**Exercise directions**
Rewrite all the rows below with every "chairs" changed to "seats" and nothing else altered, leaving the pictures out.
◆ ◆ ◆ ◆
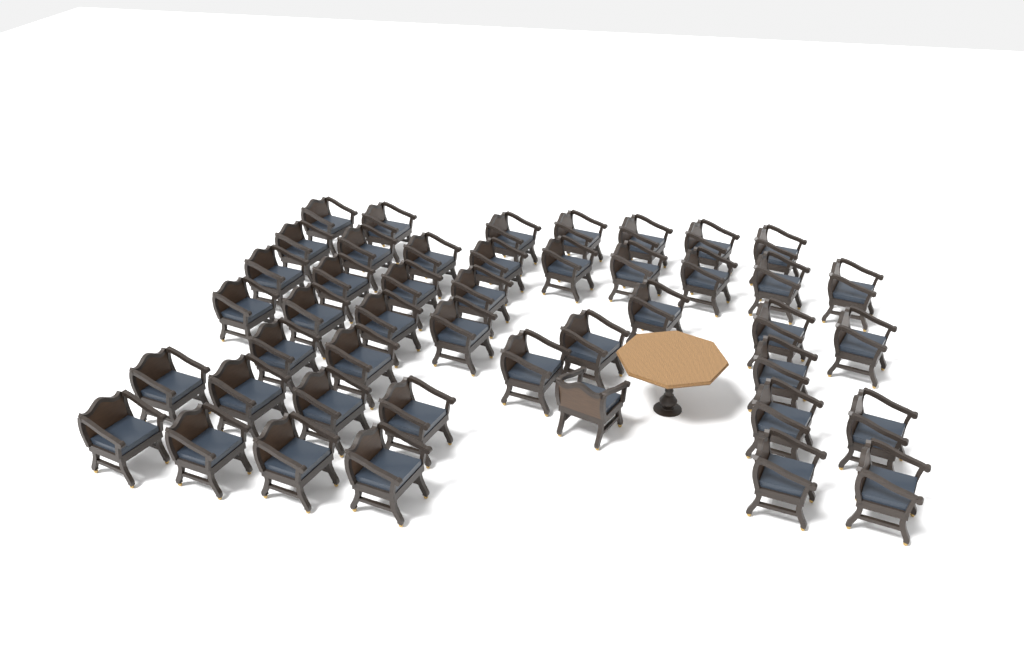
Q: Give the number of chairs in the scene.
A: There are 45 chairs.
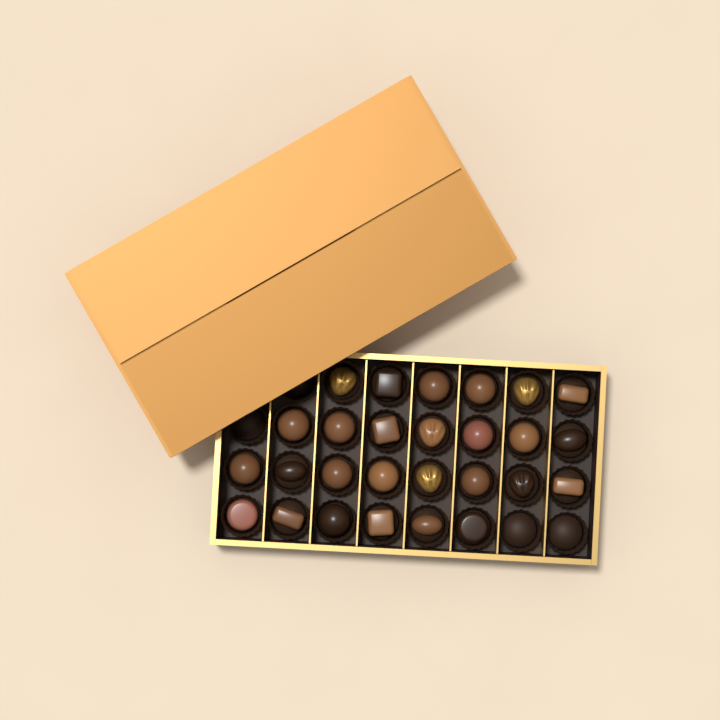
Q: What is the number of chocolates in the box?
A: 27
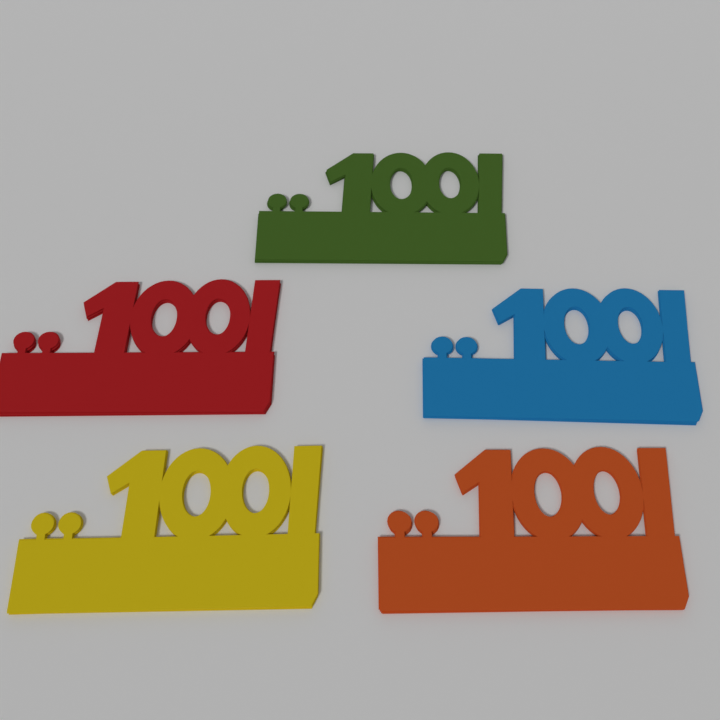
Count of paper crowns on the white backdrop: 5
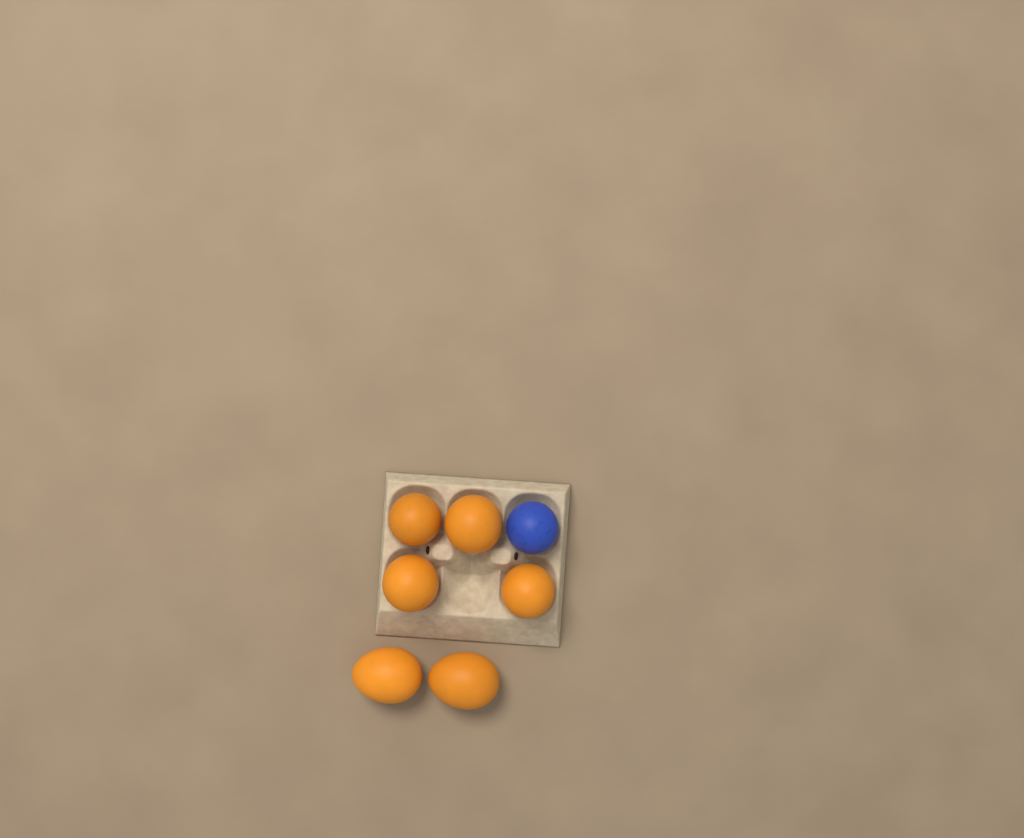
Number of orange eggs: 6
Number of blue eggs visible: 1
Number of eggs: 7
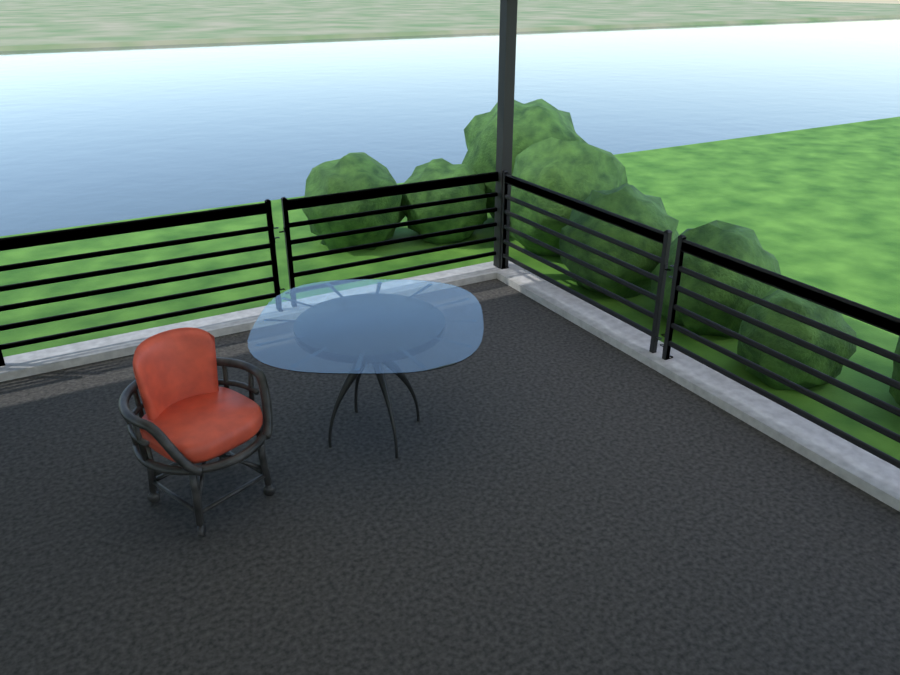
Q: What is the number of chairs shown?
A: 1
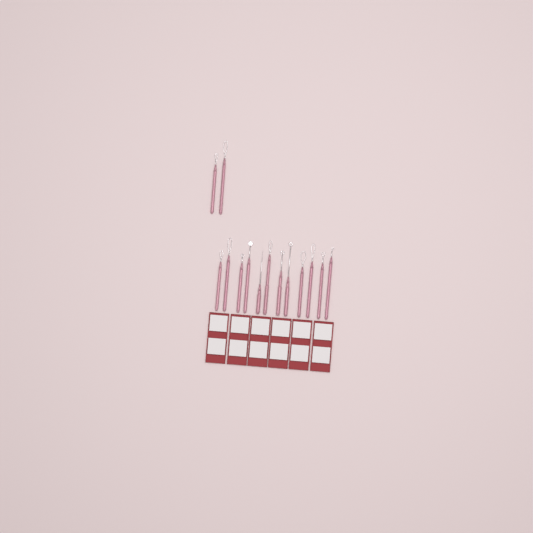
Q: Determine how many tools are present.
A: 14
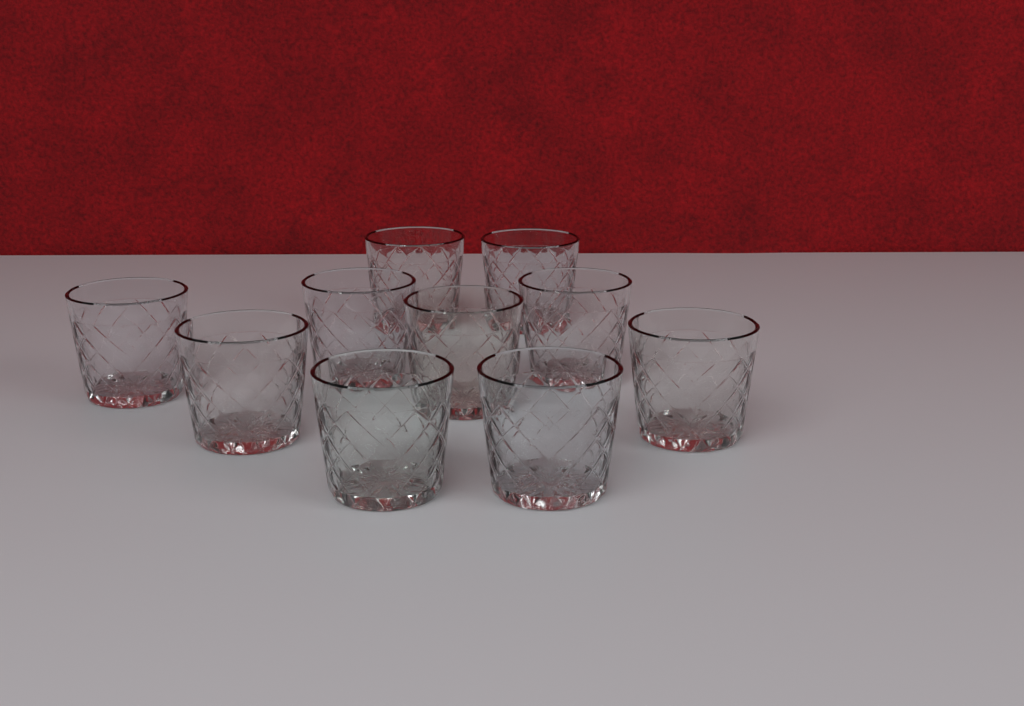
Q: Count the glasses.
◆ ◆ ◆ ◆
**Exercise answer**
Q: Give the number of seats in the scene.
A: There are 45 seats.
Q: What is the number of chocolates in the box?
A: 27
Count of paper crowns on the white backdrop: 5
Number of orange eggs: 6
Number of blue eggs visible: 1
Number of eggs: 7
Q: What is the number of seats shown?
A: 1
Q: Determine how many tools are present.
A: 14
Q: Count the glasses.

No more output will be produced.